VoidProxy: A New Phishing Service Targeting Microsoft 365 and Google Workspace

• 16/09/2025

A new phishing-as-a-service (PhaaS) platform called VoidProxy has recently been uncovered by the Okta Threat Intelligence team, posing a serious threat to Microsoft 365 and Google Workspace users.

Unlike traditional phishing campaigns that primarily focus on stealing passwords, VoidProxy is designed with far more sophistication. It collects login credentials, multi-factor authentication (MFA) codes, and session cookies in real time. This enables attackers to gain immediate access, effectively bypassing standard security layers.

How VoidProxy Operates?

According to Okta, VoidProxy is a large-scale, hard-to-detect, and professionally managed platform. The phishing campaign typically begins with emails sent from already-compromised accounts on legitimate services such as Constant Contact, Active Campaign, and NotifyVisitors.

These emails contain shortened links, which are redirected through multiple layers to evade spam filters before eventually leading victims to phishing sites hosted on low-cost domains such as *.icu, *.sbs, *.cfd, *.xyz, *.top, and *.home. The entire infrastructure is shielded by Cloudflare, which both masks the true IP addresses and lends additional credibility to the campaign.

When users click on these links, they encounter a Cloudflare CAPTCHA step, which creates a sense of legitimacy and filters out most automated bots.
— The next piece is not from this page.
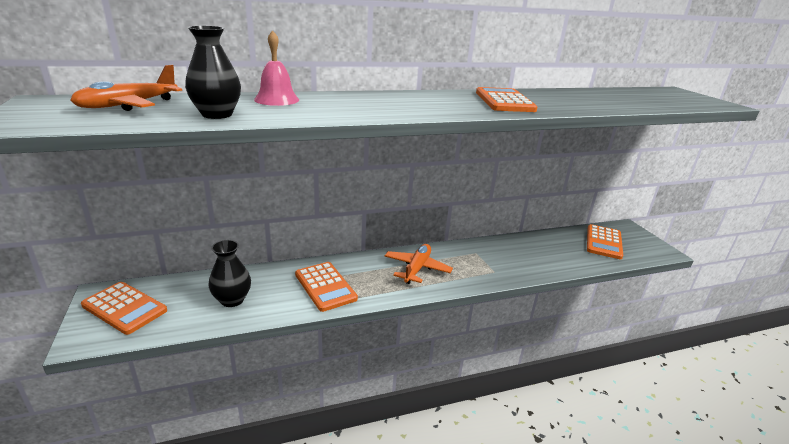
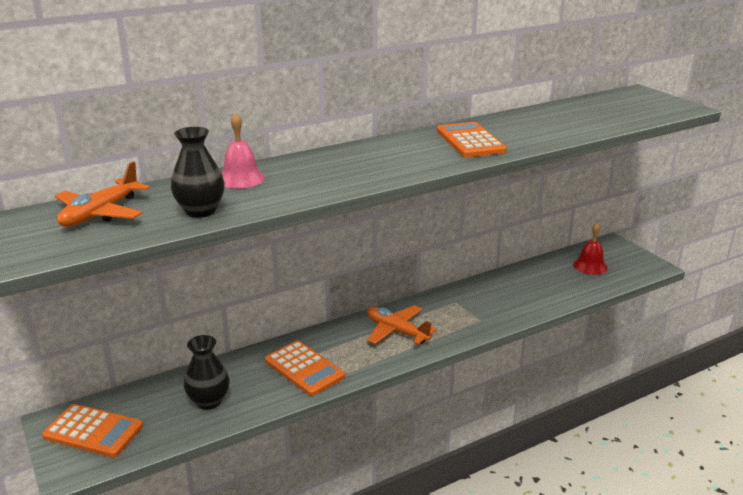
camera: 10 degrees left, 0 degrees up
orange plane [385,244,453,284] -> orange plane turned 60 degrees counterclockwise [367,305,437,344]
orange calculator [587,224,623,259] -> red bell [573,222,608,275]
Behind the scenes, VoidProxy leverages Cloudflare Workers to analyze traffic, only allowing targeted users to access the phishing site, while redirecting all others to a harmless welcome page. This strategy makes detection far more difficult and increases the success rate of the campaign.
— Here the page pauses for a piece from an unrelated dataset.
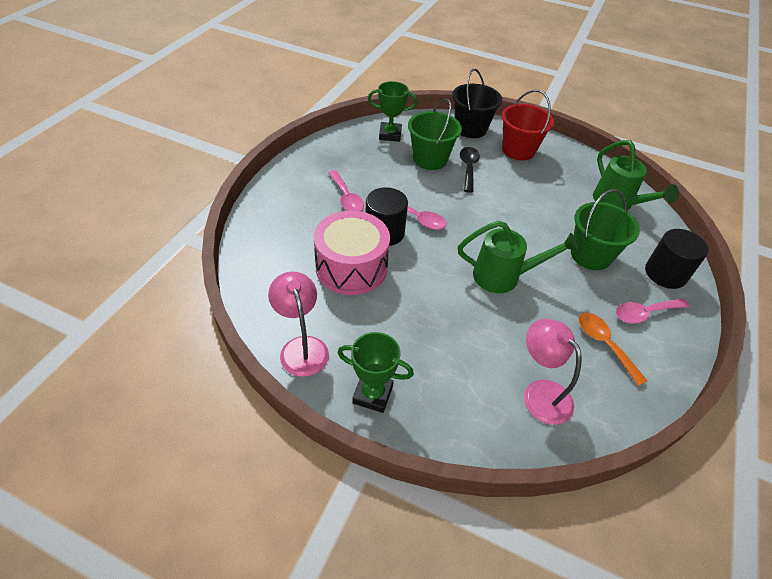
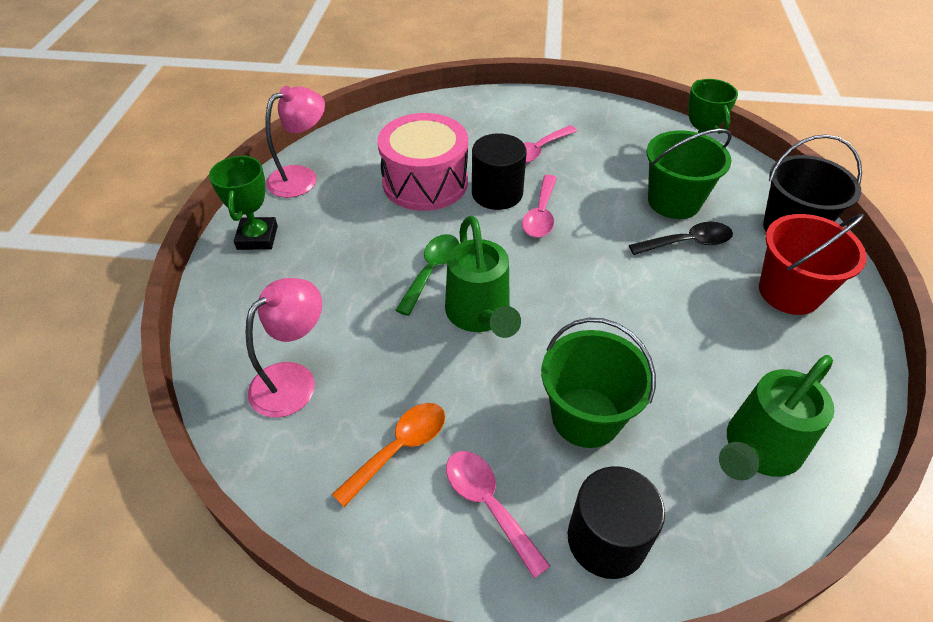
camera: 75 degrees right, 0 degrees up
none -> green spoon [395,234,459,316]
A Sophisticated Phishing Page

For qualified targets, VoidProxy presents a near-perfect replica of a Microsoft or Google login page. When users enter their credentials, the data is routed through VoidProxy’s servers before being forwarded to the legitimate servers. This allows attackers to capture usernames, passwords, and MFA codes in real time.

In organizations that use Single Sign-On (SSO) via Okta, victims are redirected to a page mimicking Microsoft 365 or Google authentication flows integrated with Okta. VoidProxy continues to proxy the entire traffic, recording every authentication detail entered.
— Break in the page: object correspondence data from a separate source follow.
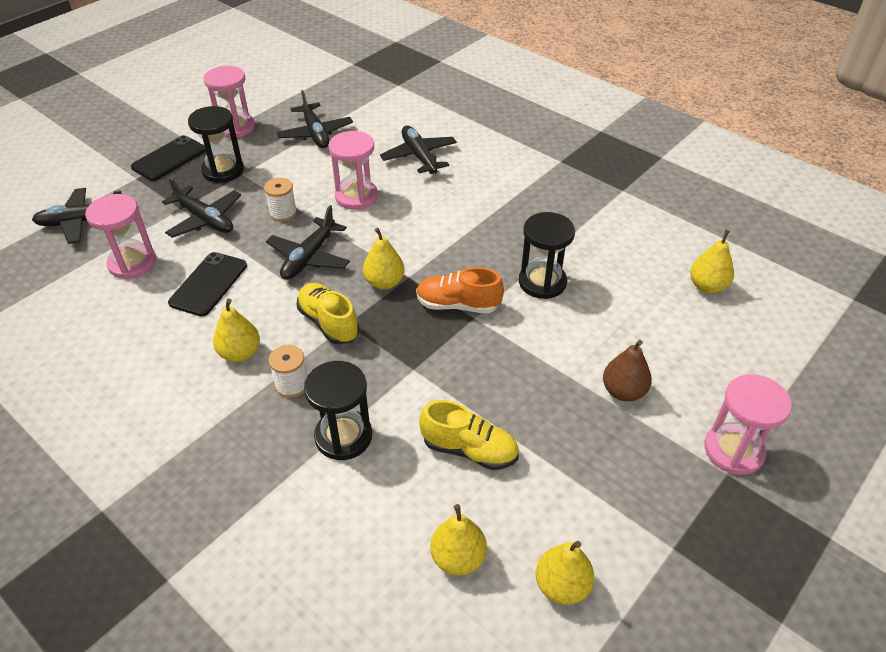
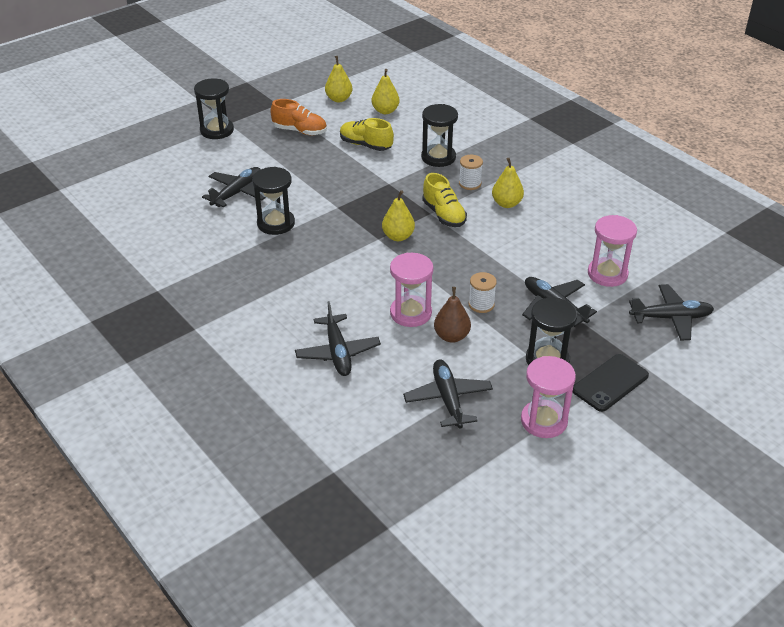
camera: 170 degrees left, 5 degrees down
black phone [168,252,247,316] -> none
black plane [266,205,350,280] -> black plane moved to [202,167,266,207]
orange shoe [416,267,504,313] -> orange shoe moved to [271,99,327,135]
brown pear [603,340,652,402] -> brown pear moved to [434,287,471,343]
yellow pear [690,230,734,293] -> none
pink hourglass [705,374,792,475] -> black hourglass [194,78,234,139]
The most dangerous aspect lies in its ability to hijack access without requiring re-entry of passwords or MFA codes. Once the legitimate service issues a session cookie, VoidProxy instantly copies it and uploads it to the attacker’s admin dashboard. This grants direct account access to attackers, meaning that even users protected with MFA can still fall victim to adversary-in-the-middle (AitM) attacks.

Protecting Against VoidProxy

According to Okta, users who implement Okta FastPass – a phishing-resistant authentication mechanism – will be protected and notified when targeted. Cybersecurity experts also stress that organizations should restrict access to sensitive applications exclusively from managed devices. Additionally, applying risk-based access controls and binding login sessions to specific IP addresses, particularly for administrative applications, are essential practices. Administrators should also be required to re-authenticate before performing critical actions, reducing the risk of exploitation.

VoidProxy – The Next Step in Phishing-as-a-Service

The emergence of VoidProxy highlights how phishing-as-a-service is rapidly evolving: becoming more sophisticated, automated, and difficult to detect. Its exploitation of legitimate infrastructure like Cloudflare enables phishing campaigns to conceal themselves more effectively.

To address this growing threat, organizations must prioritize upgrading authentication systems, strengthening monitoring capabilities, and conducting employee training programs to improve phishing awareness. Such proactive measures are vital in minimizing the risk of falling victim to future AitM attacks.